Myths about dogs
A black dog is “malas,” or unlucky, some people would say.
True or false? False, of course!
The color of the dog has nothing to do with luck. Please stop blaming the dog or its color if life is not easy for you.
Only you can create the best life there is based on your choices. Not a dog, not a cat, not even another person.
Sad to say, however, there are numerous false stories going around about dogs, some of which can create unnecessary stress for pet owners.
Let us discuss them one by one. The following information from Jenna Stregowski in her article “What are the biggest dog myths (Common Misconceptions About Dogs)” will hopefully stop making you anxious.
Myth #1: A dog is sick if his nose is warm or dry.
Stregowski said this myth is probably rooted in a FACT because of the deadly virus canine distemper.
“One symptom of advanced distemper is hyperkeratosis (thickening) of the nose and footpads. Basically, the nose and pads of the feet become hard and dry. Back when distemper was more widespread, a cool, wet nose was considered a good sign that the dog did not have distemper. While canine distemper still occurs, it is far less common today due to vaccinations,“ Stregowski said.
Stregowski stressed that the dryness, moisture or temperature of a dog’s nose can not be used to measure a dog’s health.
For example, a dog's nose is often dry and/or warm after he has just woken up. This is normal, Stregowski said.
But a nose that is “persistently dry and crusted might be a sign of a health problem. If you notice an abnormal appearance to your dog's nose or any other signs of illness, contact your vet right away,” Stregowski said.
Myth #2: A dog’s mouth is cleaner than that of a human.
This myth probably started when people observed years ago that sometimes, the wound of a dog heal faster after a dog licked it.
But Stregowski explained ”that's because his rough tongue has been removing dead tissue and stimulating circulation, much like a surgeon would debride a wound. On the other hand, licking wounds can sometimes cause more harm than good by introducing bacteria and/or irritating the wound. Guess the people who came up with this myth did not consider the dog wounds that did not heal properly.”
A lot of germs “reside” in your dog's mouth, aside from other "icky" things, said Stregowski.

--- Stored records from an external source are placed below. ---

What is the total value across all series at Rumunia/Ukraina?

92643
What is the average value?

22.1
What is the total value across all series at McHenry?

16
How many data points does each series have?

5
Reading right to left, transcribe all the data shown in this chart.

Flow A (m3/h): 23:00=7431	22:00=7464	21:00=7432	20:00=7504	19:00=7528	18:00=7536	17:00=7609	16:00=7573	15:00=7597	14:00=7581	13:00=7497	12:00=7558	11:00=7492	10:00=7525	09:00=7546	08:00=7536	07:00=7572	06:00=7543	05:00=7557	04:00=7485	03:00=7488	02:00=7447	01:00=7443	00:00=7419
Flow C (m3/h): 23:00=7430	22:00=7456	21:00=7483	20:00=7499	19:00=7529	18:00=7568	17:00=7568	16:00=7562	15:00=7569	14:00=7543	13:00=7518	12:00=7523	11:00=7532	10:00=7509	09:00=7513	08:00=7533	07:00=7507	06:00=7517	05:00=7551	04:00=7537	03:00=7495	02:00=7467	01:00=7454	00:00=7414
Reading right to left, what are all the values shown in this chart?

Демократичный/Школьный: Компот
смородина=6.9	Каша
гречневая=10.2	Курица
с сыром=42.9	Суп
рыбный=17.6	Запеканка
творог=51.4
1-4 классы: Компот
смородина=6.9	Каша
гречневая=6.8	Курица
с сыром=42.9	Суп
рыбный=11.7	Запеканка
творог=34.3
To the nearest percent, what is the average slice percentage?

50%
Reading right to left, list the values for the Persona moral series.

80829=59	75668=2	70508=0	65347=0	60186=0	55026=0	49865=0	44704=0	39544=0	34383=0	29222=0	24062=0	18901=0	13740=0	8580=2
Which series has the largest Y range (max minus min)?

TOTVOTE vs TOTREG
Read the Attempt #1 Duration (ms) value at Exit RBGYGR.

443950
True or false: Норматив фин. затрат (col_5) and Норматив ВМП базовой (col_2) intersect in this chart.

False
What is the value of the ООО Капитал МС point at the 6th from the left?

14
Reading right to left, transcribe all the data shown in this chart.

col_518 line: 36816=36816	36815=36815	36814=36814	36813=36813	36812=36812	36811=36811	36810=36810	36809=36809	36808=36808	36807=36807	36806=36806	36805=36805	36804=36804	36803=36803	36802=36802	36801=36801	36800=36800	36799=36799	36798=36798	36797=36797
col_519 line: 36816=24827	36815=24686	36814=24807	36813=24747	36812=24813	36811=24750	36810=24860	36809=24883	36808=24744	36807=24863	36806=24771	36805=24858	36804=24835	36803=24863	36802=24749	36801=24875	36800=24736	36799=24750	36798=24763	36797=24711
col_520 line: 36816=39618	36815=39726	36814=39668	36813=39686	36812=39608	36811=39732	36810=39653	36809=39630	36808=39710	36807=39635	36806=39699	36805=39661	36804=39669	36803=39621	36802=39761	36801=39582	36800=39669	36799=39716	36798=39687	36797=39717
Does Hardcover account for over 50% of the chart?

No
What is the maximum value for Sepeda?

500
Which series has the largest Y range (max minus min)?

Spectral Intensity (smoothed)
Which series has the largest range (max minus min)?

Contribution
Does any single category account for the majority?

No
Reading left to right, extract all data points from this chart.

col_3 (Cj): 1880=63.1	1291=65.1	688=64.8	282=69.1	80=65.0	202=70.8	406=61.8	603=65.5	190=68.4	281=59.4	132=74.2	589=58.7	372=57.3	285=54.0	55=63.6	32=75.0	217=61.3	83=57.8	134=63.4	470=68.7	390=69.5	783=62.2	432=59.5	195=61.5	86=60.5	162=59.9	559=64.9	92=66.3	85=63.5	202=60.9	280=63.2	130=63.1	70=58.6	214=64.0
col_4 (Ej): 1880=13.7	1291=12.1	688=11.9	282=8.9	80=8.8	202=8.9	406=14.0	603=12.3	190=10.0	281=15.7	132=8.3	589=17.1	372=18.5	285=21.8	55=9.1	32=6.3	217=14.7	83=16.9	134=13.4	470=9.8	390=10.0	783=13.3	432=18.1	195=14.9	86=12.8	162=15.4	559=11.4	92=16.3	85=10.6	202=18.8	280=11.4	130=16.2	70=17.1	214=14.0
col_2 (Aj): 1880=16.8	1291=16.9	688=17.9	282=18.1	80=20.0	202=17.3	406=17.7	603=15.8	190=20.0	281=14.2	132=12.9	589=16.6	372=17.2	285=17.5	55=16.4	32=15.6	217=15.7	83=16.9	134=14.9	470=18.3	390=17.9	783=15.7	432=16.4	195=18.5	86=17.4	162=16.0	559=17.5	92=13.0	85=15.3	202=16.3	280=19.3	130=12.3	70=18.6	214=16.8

“Think about the stuff your dog eats off the ground and out of the trash or the things he licks off of himself, “ Stregowski noted.
She added, “Plus, many dogs do not get their teeth brushed as regularly as people, so there is the dental tartar and bacteria to consider (as if doggie breath didn't give this away).”
Thus, Stregowski said, “Overall, a dog's mouth contains more germs than anyone wants to think about.”
The good news is that these germs are not likely to cause harm to humans as they are specific to dogs only, she added.
“Basically, if you keep your dog healthy, dewormed and up-to-date on vaccines, there is little to worry over. Better yet, take care of your dog’s teeth and there's even less going on in that mouth. So, a little “kiss’ from your dog is nothing to fret about, but I wouldn't go sharing water bowls or letting your dog lick your wounds, “ Stregowski said.
Myth #3: A dog sees only in black and white.
This myth could have come from old science, Stregowski said.
“It could be that scientists came to the conclusion that dogs see in black and white before they fully understood the canine eye (or even the human eye for that matter) and the functions of cones,” she said.
Dogs see colors but not in the way most humans do.
“Based on the types of cones in the canine retina, dogs probably see colors best on the blue side of the spectrum. Canine color vision is thought to be similar to red-green colorblindness in humans, though not exactly the same. It is believed that dogs see primarily in blue, greenish-yellow, yellow and various shades of gray, “ Stregowski said.
Myth #4: A dog eats grass to induce vomiting.
While it is true that a dog throws up after eating grass, it does not mean the dog wants to induce vomiting or is sick, Stregowski said.
“The origin of this myth is most likely due to an incorrect assumption by dog owners. People observed their dogs vomiting after eating grass.They assumed that dogs intentionally ate grass when feeling sick to their stomachs in order to make them vomit. When you consider the real reason, this conclusion seems like the long way around, “ Stregowski said.
So why does a dog eat grass?
They simply like it. Stregowski said some dogs like to roam around while others want to chomp.
Stregowski said,”Enough grass in the stomach can create minor irritation and cause the dog to vomit. Some experts believe that a dog's taste for grass goes back to the days when a wild canid would eat the stomach contents of its prey (usually plants like grass and leaves).”
“Regardless of the reason, it's relatively harmless as long as the grass is not chemically treated. That being said, if grass-eating has led to chronic vomiting in your dog, you should probably keep him away from the grass and visit your vet just in case, “ she stressed.